The gilt market squeezed higher for most of the week even though hopes of a second interest rate cut in the UK this year were all but abandoned.
On Wednesday, the minutes of the Bank of England’s rate-setting committee revealed that only five of the nine members voted this month to cut rates – for the first time in more than two years – to 4.5 per cent.
Mervyn King, the BoE governor, voted against the rate cut, the first time a governor has been in the minority since the committee was established in 1997.
Indications that another reduction was unlikely in the near-term were a blow to the gilt market, particularly since they came a day after data showed that consumer inflation had risen much faster than expected in July, and above the Bank of England’s target of 2 per cent.
But while sell-offs ensued on each of those occasions, they were short-lived.
Yields turned higher on Friday as investors locked in profits, but over the week prices pushed higher. Two-year gilt yields fell from 4.217 per cent to 4.208 per cent, while 10-year yields went from 4.327 per cent to 4.267 per cent.
Traders covering short positions helped support prices, and the bullish sentiment in the US market also contributed to higher prices in other markets. Ten-year US Treasury yields were 4.281 per cent at the beginning of the week, but in late afternoon trading on Friday they stood at 4.211 per cent.
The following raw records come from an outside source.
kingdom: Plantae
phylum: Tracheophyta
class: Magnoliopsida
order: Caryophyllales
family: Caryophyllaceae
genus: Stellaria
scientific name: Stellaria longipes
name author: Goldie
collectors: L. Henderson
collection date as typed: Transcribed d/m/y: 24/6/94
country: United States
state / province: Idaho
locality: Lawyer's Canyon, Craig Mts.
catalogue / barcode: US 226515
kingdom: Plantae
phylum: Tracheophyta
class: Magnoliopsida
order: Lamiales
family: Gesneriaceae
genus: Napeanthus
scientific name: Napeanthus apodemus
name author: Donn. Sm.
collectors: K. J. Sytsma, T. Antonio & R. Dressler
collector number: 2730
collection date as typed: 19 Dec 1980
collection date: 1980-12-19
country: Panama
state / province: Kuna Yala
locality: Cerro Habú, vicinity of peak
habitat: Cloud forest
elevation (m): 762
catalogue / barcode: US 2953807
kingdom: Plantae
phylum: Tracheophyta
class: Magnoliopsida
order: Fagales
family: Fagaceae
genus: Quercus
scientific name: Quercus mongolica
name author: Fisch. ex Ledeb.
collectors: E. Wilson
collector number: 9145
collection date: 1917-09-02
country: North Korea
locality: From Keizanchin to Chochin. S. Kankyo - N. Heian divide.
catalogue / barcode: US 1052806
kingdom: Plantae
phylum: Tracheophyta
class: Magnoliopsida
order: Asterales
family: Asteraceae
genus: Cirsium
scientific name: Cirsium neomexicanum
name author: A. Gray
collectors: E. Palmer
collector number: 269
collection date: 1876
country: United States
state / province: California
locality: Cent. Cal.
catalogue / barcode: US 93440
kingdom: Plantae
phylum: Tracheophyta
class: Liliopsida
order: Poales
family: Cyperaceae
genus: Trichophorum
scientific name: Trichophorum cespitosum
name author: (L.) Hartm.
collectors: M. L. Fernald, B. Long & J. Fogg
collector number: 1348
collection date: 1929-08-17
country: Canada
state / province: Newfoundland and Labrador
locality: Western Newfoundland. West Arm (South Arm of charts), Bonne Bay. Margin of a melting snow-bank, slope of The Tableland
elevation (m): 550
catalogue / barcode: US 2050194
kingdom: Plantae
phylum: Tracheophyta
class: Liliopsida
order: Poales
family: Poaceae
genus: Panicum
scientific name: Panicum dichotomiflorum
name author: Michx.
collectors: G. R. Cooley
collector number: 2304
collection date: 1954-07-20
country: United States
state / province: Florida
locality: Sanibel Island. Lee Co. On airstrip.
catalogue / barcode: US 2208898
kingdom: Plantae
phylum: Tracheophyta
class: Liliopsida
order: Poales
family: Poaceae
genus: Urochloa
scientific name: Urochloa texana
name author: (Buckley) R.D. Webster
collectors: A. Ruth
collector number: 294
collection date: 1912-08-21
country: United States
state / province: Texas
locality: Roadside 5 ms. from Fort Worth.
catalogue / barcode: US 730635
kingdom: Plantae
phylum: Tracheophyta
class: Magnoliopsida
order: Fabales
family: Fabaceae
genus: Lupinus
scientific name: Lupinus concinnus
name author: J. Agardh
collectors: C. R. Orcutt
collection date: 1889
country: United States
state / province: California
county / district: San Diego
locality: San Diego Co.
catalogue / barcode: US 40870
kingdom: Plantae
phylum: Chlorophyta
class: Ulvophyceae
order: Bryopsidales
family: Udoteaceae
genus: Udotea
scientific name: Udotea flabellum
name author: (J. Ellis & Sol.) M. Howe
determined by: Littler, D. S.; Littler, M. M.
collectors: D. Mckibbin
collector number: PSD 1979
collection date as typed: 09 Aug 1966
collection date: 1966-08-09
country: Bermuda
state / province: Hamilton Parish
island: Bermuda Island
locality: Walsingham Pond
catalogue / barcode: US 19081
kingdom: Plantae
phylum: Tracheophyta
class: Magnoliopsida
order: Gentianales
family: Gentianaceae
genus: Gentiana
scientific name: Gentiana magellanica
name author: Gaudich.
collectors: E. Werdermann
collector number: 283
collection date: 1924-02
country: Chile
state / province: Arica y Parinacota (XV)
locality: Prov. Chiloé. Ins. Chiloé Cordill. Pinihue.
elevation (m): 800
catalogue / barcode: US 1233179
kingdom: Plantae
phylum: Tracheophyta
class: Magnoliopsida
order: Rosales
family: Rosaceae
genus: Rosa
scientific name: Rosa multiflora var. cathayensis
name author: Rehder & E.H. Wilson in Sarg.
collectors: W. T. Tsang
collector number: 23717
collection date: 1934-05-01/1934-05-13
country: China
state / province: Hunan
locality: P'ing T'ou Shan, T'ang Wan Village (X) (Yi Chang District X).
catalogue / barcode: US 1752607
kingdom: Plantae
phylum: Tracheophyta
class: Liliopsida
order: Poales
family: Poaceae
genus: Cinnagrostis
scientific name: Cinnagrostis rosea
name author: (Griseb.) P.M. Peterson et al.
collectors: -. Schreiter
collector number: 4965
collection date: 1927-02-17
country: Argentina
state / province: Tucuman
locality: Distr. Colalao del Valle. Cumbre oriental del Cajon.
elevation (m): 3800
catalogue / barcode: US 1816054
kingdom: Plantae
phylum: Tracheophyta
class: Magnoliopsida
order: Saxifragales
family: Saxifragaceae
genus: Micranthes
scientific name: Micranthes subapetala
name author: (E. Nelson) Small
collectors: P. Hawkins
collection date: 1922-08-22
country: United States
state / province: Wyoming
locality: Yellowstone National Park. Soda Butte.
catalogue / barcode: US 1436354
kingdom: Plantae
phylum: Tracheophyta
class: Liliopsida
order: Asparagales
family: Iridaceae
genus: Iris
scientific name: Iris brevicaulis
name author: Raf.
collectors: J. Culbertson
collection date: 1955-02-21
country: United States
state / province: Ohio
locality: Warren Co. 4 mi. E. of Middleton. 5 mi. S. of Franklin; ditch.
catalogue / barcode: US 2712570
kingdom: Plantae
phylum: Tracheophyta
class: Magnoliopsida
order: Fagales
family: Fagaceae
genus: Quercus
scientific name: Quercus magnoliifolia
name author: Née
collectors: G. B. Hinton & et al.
Some investors were, however, unwilling to bet that further UK rate cuts were completely off the cards.
“The Monetary Policy Committee stated clearly in the minutes it released this week that there is no presumption regarding the future direction of interest rates,” wrote Stephen Lewis, analyst at Monument Securities.
Many market watchers are looking to future economic data to help gauge where interest rates may go next.
“Given that the committee is expecting economic activity to strengthen, it might only take a continuation of the current run of relatively weak news for the MPC to soon start sounding more dove-ish and for market interest rate expectations to start falling back accordingly,” according to Capital Economics.
Next week’s UK data includes the CBI industrial trends survey and new information on the components of second-quarter GDP. Meanwhile, business climate reports and other German data should shed light on eurozone economic growth.
For now, few are making strong bets on the BoE’s next move. The interest rate futures contract for March 2006 is about 4.43 per cent while the June 2006 contract is 4.41 per cent.
“That clearly shows that the market does not know what is going to happen. It’s pricing nothing in at all,” said Wee-Khoon Chong, rates analyst at RBS Financial Markets.